28 November – 1 June 2009
Film art – the “most important of all art forms” – has been around for more than a century now.
Millions of works have been produced within a short period of time – but how many of them are remembered? In many cases, there is just one photo left that attests to an actor’s glamorous performance, yet sometimes entire stories can be reconstructed with the help of series of film stills.
The acquisition of an important photo collection in January 2008 – which was made possible with the financial support of the Ministry for Science, Research, and Culture – enabled Filmmuseum Potsdam to do this.

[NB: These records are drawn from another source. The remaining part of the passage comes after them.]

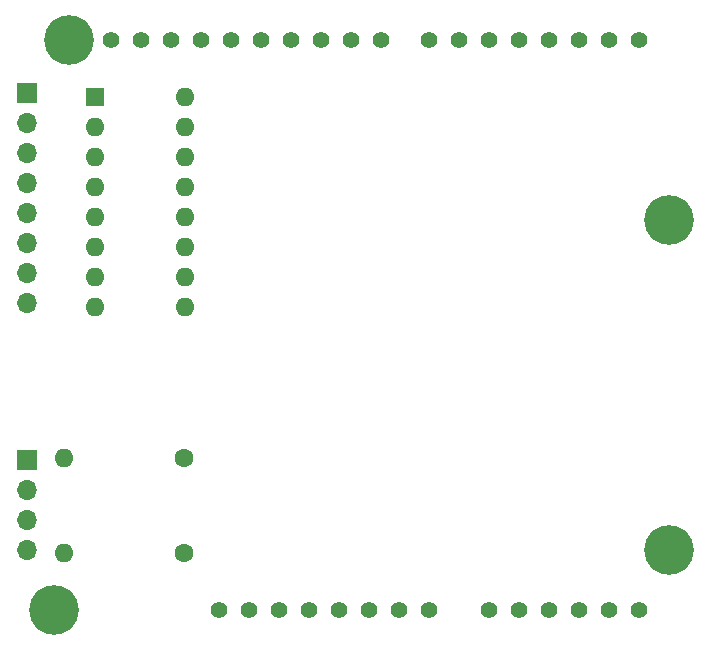
<source format=gbr>
%TF.GenerationSoftware,KiCad,Pcbnew,8.0.4*%
%TF.CreationDate,2024-11-21T12:13:08-05:00*%
%TF.ProjectId,ArduinoUnoR4Shield,41726475-696e-46f5-956e-6f5234536869,1.0*%
%TF.SameCoordinates,Original*%
%TF.FileFunction,Soldermask,Bot*%
%TF.FilePolarity,Negative*%
%FSLAX46Y46*%
G04 Gerber Fmt 4.6, Leading zero omitted, Abs format (unit mm)*
G04 Created by KiCad (PCBNEW 8.0.4) date 2024-11-21 12:13:08*
%MOMM*%
%LPD*%
G01*
G04 APERTURE LIST*
%ADD10R,1.600000X1.600000*%
%ADD11O,1.600000X1.600000*%
%ADD12R,1.700000X1.700000*%
%ADD13O,1.700000X1.700000*%
%ADD14C,1.600000*%
%ADD15C,4.199890*%
%ADD16C,1.422000*%
G04 APERTURE END LIST*
D10*
%TO.C,H-Bridge*%
X124200000Y-73460000D03*
D11*
X124200000Y-76000000D03*
X124200000Y-78540000D03*
X124200000Y-81080000D03*
X124200000Y-83620000D03*
X124200000Y-86160000D03*
X124200000Y-88700000D03*
X124200000Y-91240000D03*
X131820000Y-91240000D03*
X131820000Y-88700000D03*
X131820000Y-86160000D03*
X131820000Y-83620000D03*
X131820000Y-81080000D03*
X131820000Y-78540000D03*
X131820000Y-76000000D03*
X131820000Y-73460000D03*
%TD*%
D12*
%TO.C,J1*%
X118400000Y-73125000D03*
D13*
X118400000Y-75665000D03*
X118400000Y-78205000D03*
X118400000Y-80745000D03*
X118400000Y-83285000D03*
X118400000Y-85825000D03*
X118400000Y-88365000D03*
X118400000Y-90905000D03*
%TD*%
D14*
%TO.C,4.7 MOhms*%
X131660000Y-112000000D03*
D11*
X121500000Y-112000000D03*
%TD*%
D15*
%TO.C,H1*%
X172720000Y-83820010D03*
%TD*%
D14*
%TO.C,330 Ohms*%
X131660000Y-104000000D03*
D11*
X121500000Y-104000000D03*
%TD*%
D16*
%TO.C,U7*%
X152399990Y-68580010D03*
X154939990Y-68580010D03*
X157479990Y-68580010D03*
X160019990Y-68580010D03*
X162559990Y-68580010D03*
X165099990Y-68580010D03*
X167639990Y-68580010D03*
X170179990Y-68580010D03*
%TD*%
%TO.C,U6*%
X125476000Y-68580000D03*
X128016000Y-68580000D03*
X130556000Y-68580000D03*
X133096000Y-68580000D03*
X135636000Y-68580000D03*
X138176000Y-68580000D03*
X140716000Y-68580000D03*
X143256000Y-68580000D03*
X145796000Y-68580000D03*
X148336000Y-68580000D03*
%TD*%
D15*
%TO.C,H4*%
X120650000Y-116840000D03*
%TD*%
D16*
%TO.C,U3*%
X157480000Y-116840000D03*
X160020000Y-116840000D03*
X162560000Y-116840000D03*
X165100000Y-116840000D03*
X167640000Y-116840000D03*
X170180000Y-116840000D03*
%TD*%
%TO.C,U2*%
X134620000Y-116840000D03*
X137160000Y-116840000D03*
X139700000Y-116840000D03*
X142240000Y-116840000D03*
X144780000Y-116840000D03*
X147320000Y-116840000D03*
X149860000Y-116840000D03*
X152400000Y-116840000D03*
%TD*%
D15*
%TO.C,H2*%
X121919990Y-68580010D03*
%TD*%
D12*
%TO.C,J2*%
X118400000Y-104150000D03*
D13*
X118400000Y-106690000D03*
X118400000Y-109230000D03*
X118400000Y-111770000D03*
%TD*%
D15*
%TO.C,H3*%
X172720000Y-111760000D03*
%TD*%
M02*

</source>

The 6,000 black-and-white photos represent approx. 900 films, most of which were made before 1945. The collection contains advertising photos for cinemas and a large number of valuable vintage prints that were used by the press as artworks.
Among the most spectacular works are 49 film stills from Friedrich Murnau’s “Four Devils” (1928), a film that is thought to be lost. Moreover, the collection comprises photos by Richard Oswald, Karl Grune, Georg Wilhelm Pabst, Mauritz Stiller, René Clair, or Edward Sedgwick as well as pictures taken during the Neubabelsberg studio period. With these photos, the exhibition presented some rarities and highlights of the silent and sound film era that display an astonishing diversity of topics:
Both the story of the African “Samba” (1928) and the first “Tarzan” film (1932, starring Johnny Weissmuller) intrigued audiences with their exotic images. Paula Wessely’s suffering as archduchess Marie Louise (“So endet eine Liebe”, 1934) was in no way inferior to Greta Garbo’s almost transcendental beauty in “The Temptress” (1926). The first film adaptation of Leroux’s gothic novel “The Phantom of the Opera” (1925) as well as Pabst’s vision of the “Mistress of Atlantis” (“Herrin von Atlantis”, 1932) fired spectators’ imagination.